22 Dec 2023

Ardie Savea on 2023 and being in a new kids' book

From Nine To Noon, 11:32 am on 22 December 2023

After a whirlwind year, Ardie Savea is loving a change of scene in the Japanese mountains.

"It's refreshing. I feel like a kid going to school for the first time," the World Rugby Player of the Year tells Kathryn Ryan.

New Zealand rugby player Ardie Savea in Kobe, Japan

New Zealand rugby player Ardie Savea in Kobe, Japan Photo: @ardiesavea

After almost taking the All Blacks to World Cup glory this year, Ardie is currently playing with the Kobelco Kobe Steelers and living in the city of Kobe.

"I'm loving it, meeting my new teammates, linking out with some old teammates ... just experiencing something new."

Then there's the "massive blessing" of telling his own origin story in the new children's book One Good Kiwi.

The journey of Ardie and his brother Julian ("Jules") to both becoming All Blacks is told with a message about love, Ardie says, of family and sport.

Growing up, the Savea brothers – "two quite active and creative kids" – received a lot of support from family members.

"There's a saying that it takes a village to raise a kid and I think that was the case with me and my brother.
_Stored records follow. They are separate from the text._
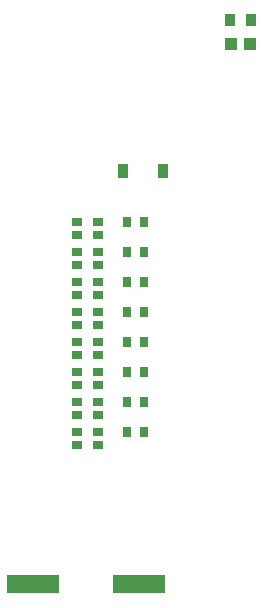
<source format=gtp>
G04 Layer: TopPasteMaskLayer*
G04 Panelize: V-CUT, Column: 2, Row: 2, Board Size: 58.42mm x 58.42mm, Panelized Board Size: 118.84mm x 118.84mm*
G04 EasyEDA v6.5.32, 2023-07-25 17:18:32*
G04 beba70979ac64995a7ec55152f614d26,5a6b42c53f6a479593ecc07194224c93,10*
G04 Gerber Generator version 0.2*
G04 Scale: 100 percent, Rotated: No, Reflected: No *
G04 Dimensions in millimeters *
G04 leading zeros omitted , absolute positions ,4 integer and 5 decimal *
%FSLAX45Y45*%
%MOMM*%

%ADD10R,0.9000X0.7000*%
%ADD11R,1.0000X1.1000*%
%ADD12R,0.8999X1.0000*%
%ADD13R,0.8000X0.9000*%
%ADD14R,4.5000X1.6500*%
%ADD15R,0.9500X1.1500*%

%LPD*%
D10*
G01*
X3025216Y3610990D03*
G01*
X2842209Y3610990D03*
G01*
X2842209Y3500983D03*
G01*
X3025216Y3500983D03*
G01*
X3025216Y3356990D03*
G01*
X2842209Y3356990D03*
G01*
X2842209Y3246983D03*
G01*
X3025216Y3246983D03*
G01*
X3025216Y3102990D03*
G01*
X2842209Y3102990D03*
G01*
X2842209Y2992983D03*
G01*
X3025216Y2992983D03*
G01*
X3025216Y2848990D03*
G01*
X2842209Y2848990D03*
G01*
X2842209Y2738983D03*
G01*
X3025216Y2738983D03*
G01*
X3025216Y2594990D03*
G01*
X2842209Y2594990D03*
G01*
X2842209Y2484983D03*
G01*
X3025216Y2484983D03*
G01*
X3025216Y2340990D03*
G01*
X2842209Y2340990D03*
G01*
X2842209Y2230983D03*
G01*
X3025216Y2230983D03*
G01*
X3025216Y2086990D03*
G01*
X2842209Y2086990D03*
G01*
X2842209Y1976983D03*
G01*
X3025216Y1976983D03*
G01*
X3025216Y3864990D03*
G01*
X2842209Y3864990D03*
G01*
X2842209Y3754983D03*
G01*
X3025216Y3754983D03*
D11*
G01*
X4149090Y5372100D03*
G01*
X4309084Y5372100D03*
D12*
G01*
X4144086Y5575300D03*
G01*
X4314088Y5575300D03*
D13*
G01*
X3410102Y3860800D03*
G01*
X3270097Y3860800D03*
G01*
X3410102Y3606800D03*
G01*
X3270097Y3606800D03*
G01*
X3410102Y3352800D03*
G01*
X3270097Y3352800D03*
G01*
X3410102Y3098800D03*
G01*
X3270097Y3098800D03*
G01*
X3410102Y2844800D03*
G01*
X3270097Y2844800D03*
G01*
X3410102Y2590800D03*
G01*
X3270097Y2590800D03*
G01*
X3410102Y2336800D03*
G01*
X3270097Y2336800D03*
G01*
X3410102Y2082800D03*
G01*
X3270097Y2082800D03*
D14*
G01*
X3370986Y800100D03*
G01*
X2471013Y800100D03*
D15*
G01*
X3572840Y4292600D03*
G01*
X3234359Y4292600D03*
M02*

</source>
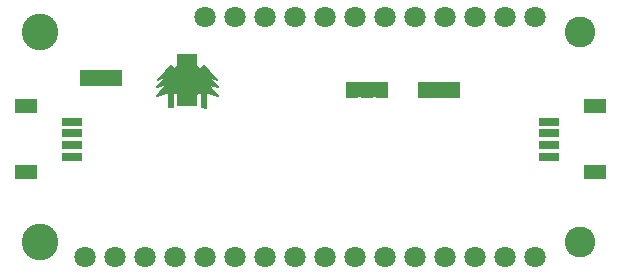
<source format=gbs>
G04 #@! TF.GenerationSoftware,KiCad,Pcbnew,(5.1.6-0-10_14)*
G04 #@! TF.CreationDate,2020-07-31T12:54:26-07:00*
G04 #@! TF.ProjectId,Stemma_Host_FeatherWing,5374656d-6d61-45f4-986f-73745f466561,v03*
G04 #@! TF.SameCoordinates,Original*
G04 #@! TF.FileFunction,Soldermask,Bot*
G04 #@! TF.FilePolarity,Negative*
%FSLAX46Y46*%
G04 Gerber Fmt 4.6, Leading zero omitted, Abs format (unit mm)*
G04 Created by KiCad (PCBNEW (5.1.6-0-10_14)) date 2020-07-31 12:54:26*
%MOMM*%
%LPD*%
G01*
G04 APERTURE LIST*
%ADD10C,0.150000*%
%ADD11R,1.901600X1.301600*%
%ADD12R,1.651600X0.701600*%
%ADD13R,1.071600X1.371600*%
%ADD14C,1.801600*%
%ADD15C,2.601600*%
%ADD16C,3.101600*%
%ADD17R,1.701600X1.301600*%
G04 APERTURE END LIST*
D10*
G36*
X116800000Y-90650000D02*
G01*
X113450000Y-90650000D01*
X113450000Y-89500000D01*
X116800000Y-89500000D01*
X116800000Y-90650000D01*
G37*
X116800000Y-90650000D02*
X113450000Y-90650000D01*
X113450000Y-89500000D01*
X116800000Y-89500000D01*
X116800000Y-90650000D01*
G36*
X145450000Y-91650000D02*
G01*
X142100000Y-91650000D01*
X142100000Y-90500000D01*
X145450000Y-90500000D01*
X145450000Y-91650000D01*
G37*
X145450000Y-91650000D02*
X142100000Y-91650000D01*
X142100000Y-90500000D01*
X145450000Y-90500000D01*
X145450000Y-91650000D01*
G36*
X139300000Y-91600000D02*
G01*
X136000000Y-91600000D01*
X136000000Y-90500000D01*
X139300000Y-90500000D01*
X139300000Y-91600000D01*
G37*
X139300000Y-91600000D02*
X136000000Y-91600000D01*
X136000000Y-90500000D01*
X139300000Y-90500000D01*
X139300000Y-91600000D01*
G36*
X121038000Y-89054000D02*
G01*
X119938000Y-90224000D01*
X120818000Y-89794000D01*
X119838000Y-90814000D01*
X120708000Y-90554000D01*
X119858000Y-91594000D01*
X120858000Y-91284000D01*
X120858000Y-92554000D01*
X121188000Y-92554000D01*
X121188000Y-91284000D01*
X122178000Y-91594000D01*
X121368000Y-90584000D01*
X122158000Y-90774000D01*
X121348000Y-89894000D01*
X121978000Y-90094000D01*
X121038000Y-89054000D01*
G37*
X121038000Y-89054000D02*
X119938000Y-90224000D01*
X120818000Y-89794000D01*
X119838000Y-90814000D01*
X120708000Y-90554000D01*
X119858000Y-91594000D01*
X120858000Y-91284000D01*
X120858000Y-92554000D01*
X121188000Y-92554000D01*
X121188000Y-91284000D01*
X122178000Y-91594000D01*
X121368000Y-90584000D01*
X122158000Y-90774000D01*
X121348000Y-89894000D01*
X121978000Y-90094000D01*
X121038000Y-89054000D01*
G36*
X122428000Y-88284000D02*
G01*
X121318000Y-89384000D01*
X122304000Y-89047000D01*
X121218000Y-90034000D01*
X122304000Y-89682000D01*
X121208000Y-90824000D01*
X122258000Y-90444000D01*
X122258000Y-91774000D01*
X122638000Y-91774000D01*
X122638000Y-90444000D01*
X123768000Y-90764000D01*
X122558000Y-89682000D01*
X123668000Y-89984000D01*
X122558000Y-89047000D01*
X123488000Y-89404000D01*
X122428000Y-88284000D01*
G37*
X122428000Y-88284000D02*
X121318000Y-89384000D01*
X122304000Y-89047000D01*
X121218000Y-90034000D01*
X122304000Y-89682000D01*
X121208000Y-90824000D01*
X122258000Y-90444000D01*
X122258000Y-91774000D01*
X122638000Y-91774000D01*
X122638000Y-90444000D01*
X123768000Y-90764000D01*
X122558000Y-89682000D01*
X123668000Y-89984000D01*
X122558000Y-89047000D01*
X123488000Y-89404000D01*
X122428000Y-88284000D01*
G36*
X123818000Y-89034000D02*
G01*
X122748000Y-90214000D01*
X123618000Y-89824000D01*
X122658000Y-90824000D01*
X123568000Y-90504000D01*
X122648000Y-91624000D01*
X123658000Y-91264000D01*
X123655000Y-92552000D01*
X124018000Y-92564000D01*
X123998000Y-91284000D01*
X125008000Y-91624000D01*
X124108000Y-90544000D01*
X125008000Y-90804000D01*
X123998000Y-89774000D01*
X124918000Y-90234000D01*
X123818000Y-89034000D01*
G37*
X123818000Y-89034000D02*
X122748000Y-90214000D01*
X123618000Y-89824000D01*
X122658000Y-90824000D01*
X123568000Y-90504000D01*
X122648000Y-91624000D01*
X123658000Y-91264000D01*
X123655000Y-92552000D01*
X124018000Y-92564000D01*
X123998000Y-91284000D01*
X125008000Y-91624000D01*
X124108000Y-90544000D01*
X125008000Y-90804000D01*
X123998000Y-89774000D01*
X124918000Y-90234000D01*
X123818000Y-89034000D01*
G36*
X121408000Y-89354000D02*
G01*
X121408000Y-91154000D01*
X123418000Y-91174000D01*
X123418000Y-89374000D01*
X121408000Y-89354000D01*
G37*
X121408000Y-89354000D02*
X121408000Y-91154000D01*
X123418000Y-91174000D01*
X123418000Y-89374000D01*
X121408000Y-89354000D01*
D11*
X108762500Y-92450000D03*
X108762500Y-98050000D03*
D12*
X112637500Y-93750000D03*
X112637500Y-94750000D03*
X112637500Y-95750000D03*
X112637500Y-96750000D03*
D11*
X156937500Y-98050000D03*
X156937500Y-92450000D03*
D12*
X153062500Y-96750000D03*
X153062500Y-95750000D03*
X153062500Y-94750000D03*
X153062500Y-93750000D03*
D13*
X136398000Y-91059000D03*
X137668000Y-91059000D03*
X138938000Y-91059000D03*
X145034000Y-91059000D03*
X143764000Y-91059000D03*
X142494000Y-91059000D03*
D14*
X113715001Y-105206001D03*
X116255001Y-105206001D03*
X118795001Y-105206001D03*
X121335001Y-105206001D03*
X123875001Y-105206001D03*
X126415001Y-105206001D03*
X128955001Y-105206001D03*
X131495001Y-105206001D03*
X134035001Y-105206001D03*
X136575001Y-105206001D03*
X139115001Y-105206001D03*
X141655001Y-105206001D03*
X144195001Y-105206001D03*
X146735001Y-105206001D03*
X149275001Y-105206001D03*
X151815001Y-105206001D03*
X123875001Y-84886001D03*
X126415001Y-84886001D03*
X128955001Y-84886001D03*
X131495001Y-84886001D03*
X134035001Y-84886001D03*
X136575001Y-84886001D03*
X139115001Y-84886001D03*
X141655001Y-84886001D03*
X144195001Y-84886001D03*
X146735001Y-84886001D03*
X149275001Y-84886001D03*
X151815001Y-84886001D03*
D15*
X155625001Y-86156001D03*
X155625001Y-103936001D03*
D16*
X109905001Y-103936001D03*
X109905001Y-86156001D03*
D17*
X122428000Y-91824000D03*
X122428000Y-88624000D03*
D13*
X116370000Y-90050000D03*
X115100000Y-90050000D03*
X113830000Y-90050000D03*
M02*

</source>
We relied on aunties and uncles, family, friends, our teammates' parents, they would offer us rides to our games and training.

"When you're older, you kind of appreciate and I'm really grateful for those people."

Ardie says he modelled himself on his older brother.

"I was kind of a quiet observer and was getting inspired by him without even saying anything, just through his actions. I think that was the dynamic - I was just observing my older brother and wanting to be like them. And yeah, it kind of just played out that both of us were blessed to play professional rugby."

Ardie and Julian Savea at Hurricanes training.

Ardie and Julian Savea in 2020 Photo: PHOTOSPORT

Their journey wasn't always easy, though.

"With great things comes with great sacrifice. A lot of good things don't come easy. There's gonna be a lot of challenges along the way, but you just got to keep at it and if you love it, you'll get there."

On the rugby field, Ardie is committed to leading by example.

"Actions speak louder than words and people follow what you do. That's always been how I've operated through my rugby career. I try and lead by action and if men want to follow they follow."

He sees this same philosophy reflected in the leadership styles of Victor Vito, Ma'a Allan Nonu and Dane Coles.

"Most of them didn't really speak much but just led through action. And when they did speak, they were quite powerful. Ma'a, even though he was a big leader and a superstar, he was amongst the young boys having a laugh and hanging out with them and being on the ground. Those are the kinds of things that stand out."

In the two years leading up to the World Cup in September, the All Blacks were "closer and tighter" than ever, Ardie says.

Despite their 12-11 loss to South Africa, he found a lot of positives in the experience.

"It was one of the most enjoyable tournaments that I've had off the field – connecting with the boys but a lot of learnings on the field, too.

"It'd be good to get together with some of the group and reflect and get learning so if we're blessed enough to be in the team next year we can take those learnings and improve and be better and grow ourselves."

In the meantime, Ardie is looking forward to his family flying in just before Christmas.

"It's going to be awesome for the kids to be able to experience Japan, experience Kobe, meet some new family members and new uncles and just really enjoy the time here."

Ardie Savea is an ambassador for the digital koha app One Good Kiwi. All proceeds from the One Good Kiwi book go to the "amazing" charity Kiwi Christmas Books.